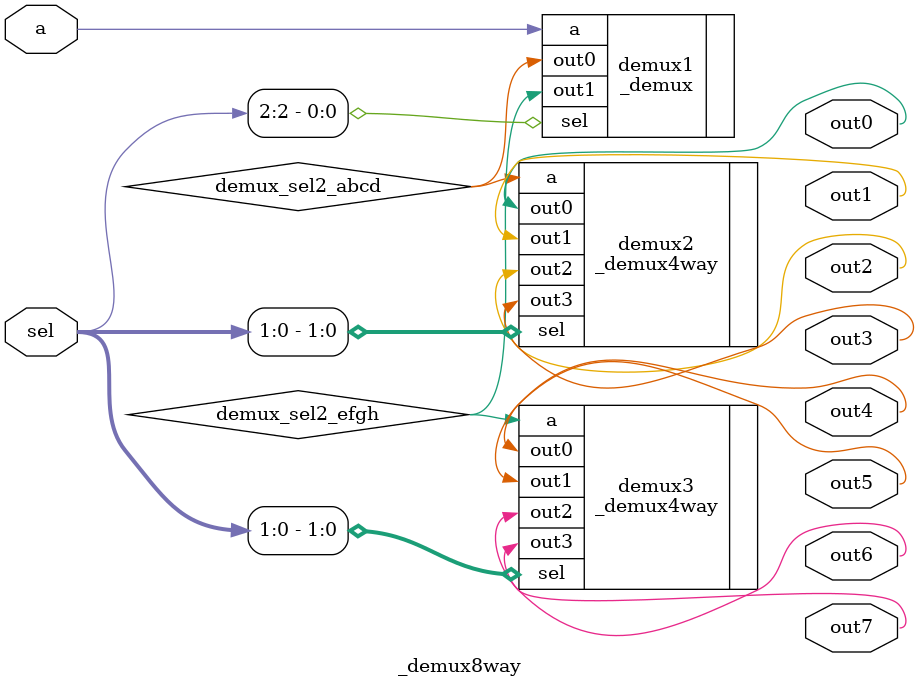
<source format=v>
module _demux8way(
    a,
    sel,
    out0,
    out1,
    out2,
    out3,
    out4,
    out5,
    out6,
    out7
);

input a;
input [2:0] sel;
output out0, out1, out2, out3, out4, out5, out6, out7;
wire demux_sel2_abcd;
wire demux_sel2_efgh;
_demux demux1(.a(a), .sel(sel[2]), .out0(demux_sel2_abcd), .out1(demux_sel2_efgh));
_demux4way demux2(.a(demux_sel2_abcd), .sel(sel[1:0]), .out0(out0), .out1(out1), .out2(out2), .out3(out3));
_demux4way demux3(.a(demux_sel2_efgh), .sel(sel[1:0]), .out0(out4), .out1(out5), .out2(out6), .out3(out7)); 
endmodule


</source>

THE PROBLEM => Reproduce precisely the span of lines that begins at the line containing "wire demux_sel2_abcd;" and ends with the last line of the listing.

WRITTEN ANSWER =>
wire demux_sel2_abcd;
wire demux_sel2_efgh;
_demux demux1(.a(a), .sel(sel[2]), .out0(demux_sel2_abcd), .out1(demux_sel2_efgh));
_demux4way demux2(.a(demux_sel2_abcd), .sel(sel[1:0]), .out0(out0), .out1(out1), .out2(out2), .out3(out3));
_demux4way demux3(.a(demux_sel2_efgh), .sel(sel[1:0]), .out0(out4), .out1(out5), .out2(out6), .out3(out7)); 
endmodule


</source>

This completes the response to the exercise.